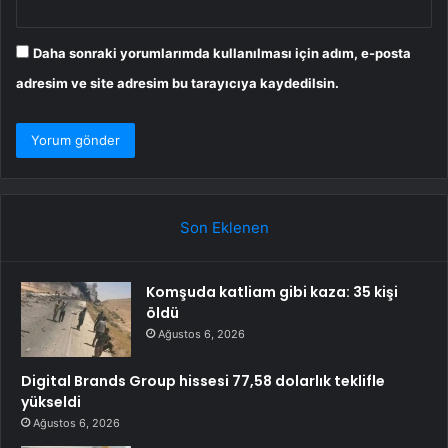
Daha sonraki yorumlarımda kullanılması için adım, e-posta
adresim ve site adresim bu tarayıcıya kaydedilsin.
Son Eklenen
Komşuda katliam gibi kaza: 35 kişi
öldü
Ağustos 6, 2026
Digital Brands Group hissesi 77,58 dolarlık teklifle
yükseldi
Ağustos 6, 2026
_ _ _ _ _ _ _
§ What you should do: The expected result is an exact transcription of the lines from the one containing "Son Eklenen" through the end of the records above; please include both ends.

§ Output for this task:
Son Eklenen
Komşuda katliam gibi kaza: 35 kişi
öldü
Ağustos 6, 2026
Digital Brands Group hissesi 77,58 dolarlık teklifle
yükseldi
Ağustos 6, 2026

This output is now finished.